*WHAT TO DO*
Check each line of the entries for "IRefer" and report the ones that have it.

*EXCERPTED DATA*
========

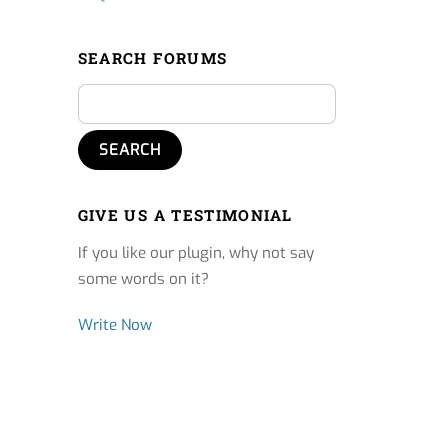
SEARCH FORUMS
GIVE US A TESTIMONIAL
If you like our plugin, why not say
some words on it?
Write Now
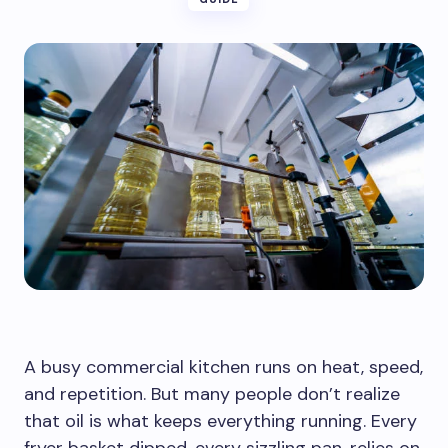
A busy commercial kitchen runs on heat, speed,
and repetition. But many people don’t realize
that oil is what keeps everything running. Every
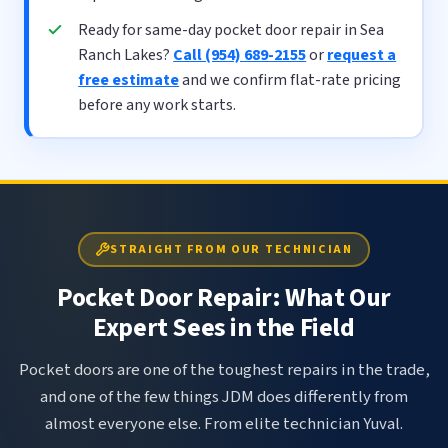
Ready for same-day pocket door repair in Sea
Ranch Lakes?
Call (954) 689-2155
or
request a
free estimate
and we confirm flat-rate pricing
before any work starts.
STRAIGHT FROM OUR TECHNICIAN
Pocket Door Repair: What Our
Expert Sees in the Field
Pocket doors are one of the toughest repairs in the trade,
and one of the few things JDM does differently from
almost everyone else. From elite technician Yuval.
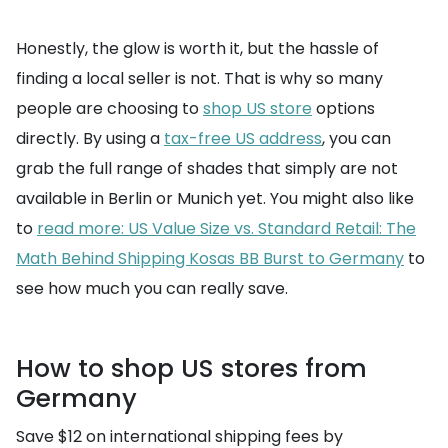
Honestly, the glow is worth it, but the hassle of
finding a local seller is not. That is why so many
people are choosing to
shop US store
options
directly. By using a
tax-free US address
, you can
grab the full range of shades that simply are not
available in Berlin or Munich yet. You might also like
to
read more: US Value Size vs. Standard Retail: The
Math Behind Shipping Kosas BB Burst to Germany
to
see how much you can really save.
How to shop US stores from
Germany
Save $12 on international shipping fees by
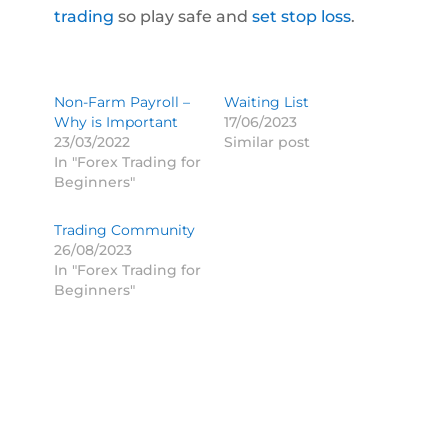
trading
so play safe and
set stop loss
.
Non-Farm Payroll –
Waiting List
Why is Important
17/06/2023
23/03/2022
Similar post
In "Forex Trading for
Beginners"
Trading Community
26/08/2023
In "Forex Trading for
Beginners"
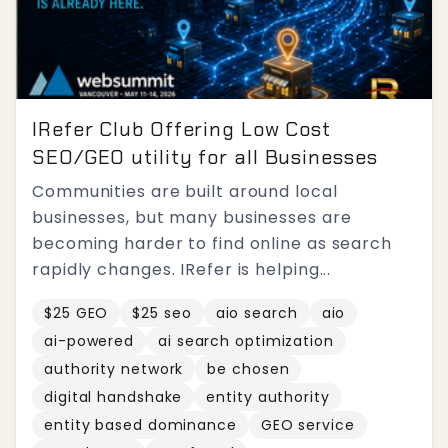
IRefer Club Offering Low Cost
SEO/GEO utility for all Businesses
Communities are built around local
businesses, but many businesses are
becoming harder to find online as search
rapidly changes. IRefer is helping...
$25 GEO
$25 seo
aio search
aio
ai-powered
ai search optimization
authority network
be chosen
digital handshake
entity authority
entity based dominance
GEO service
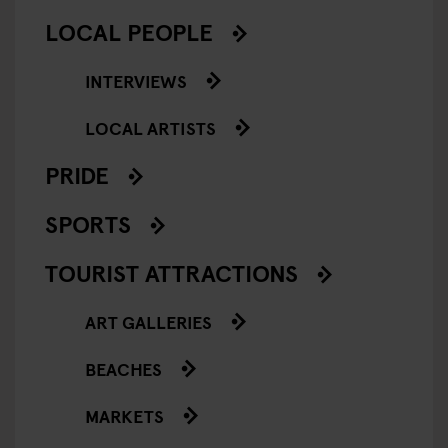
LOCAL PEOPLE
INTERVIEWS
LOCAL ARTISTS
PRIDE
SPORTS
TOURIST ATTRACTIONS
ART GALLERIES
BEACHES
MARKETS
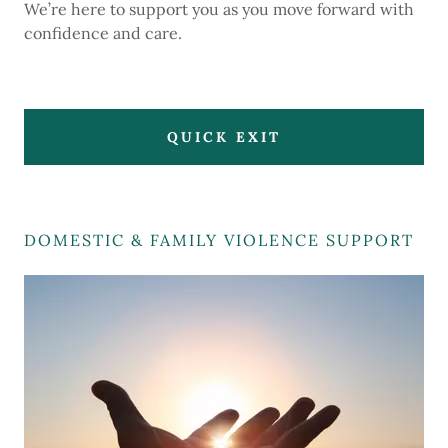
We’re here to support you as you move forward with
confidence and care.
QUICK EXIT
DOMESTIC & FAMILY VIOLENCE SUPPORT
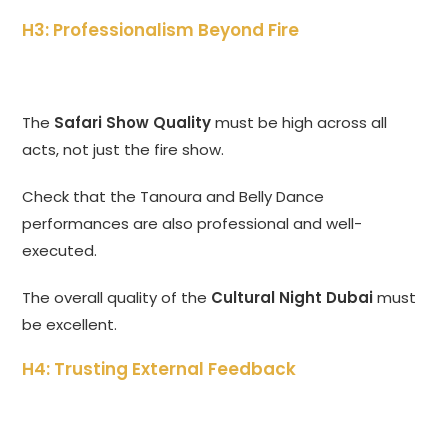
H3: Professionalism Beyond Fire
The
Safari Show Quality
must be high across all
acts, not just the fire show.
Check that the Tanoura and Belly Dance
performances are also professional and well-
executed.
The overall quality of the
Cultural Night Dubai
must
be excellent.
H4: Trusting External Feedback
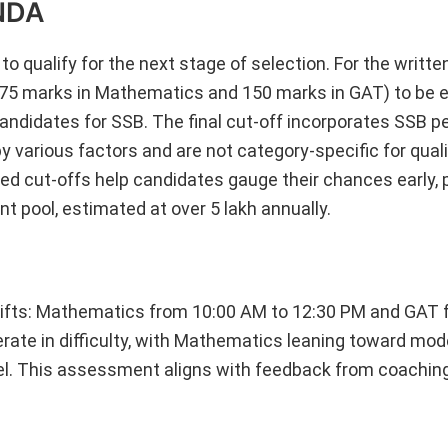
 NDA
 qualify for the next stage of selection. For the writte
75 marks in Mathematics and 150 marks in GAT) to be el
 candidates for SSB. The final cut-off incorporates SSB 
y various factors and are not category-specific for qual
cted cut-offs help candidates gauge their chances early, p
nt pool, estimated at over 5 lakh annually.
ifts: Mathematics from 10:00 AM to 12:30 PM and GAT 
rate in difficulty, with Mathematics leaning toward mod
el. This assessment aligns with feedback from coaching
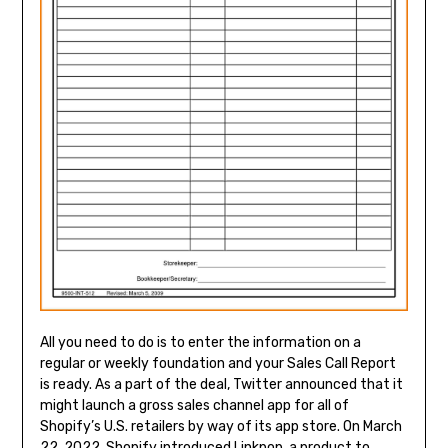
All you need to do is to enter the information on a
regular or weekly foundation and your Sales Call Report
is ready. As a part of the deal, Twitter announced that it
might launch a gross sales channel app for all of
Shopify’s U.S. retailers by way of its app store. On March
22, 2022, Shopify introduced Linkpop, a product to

========

*SOLUTION TO THIS PROBLEM*
IRefer Club Offering Low Cost
rapidly changes. IRefer is helping...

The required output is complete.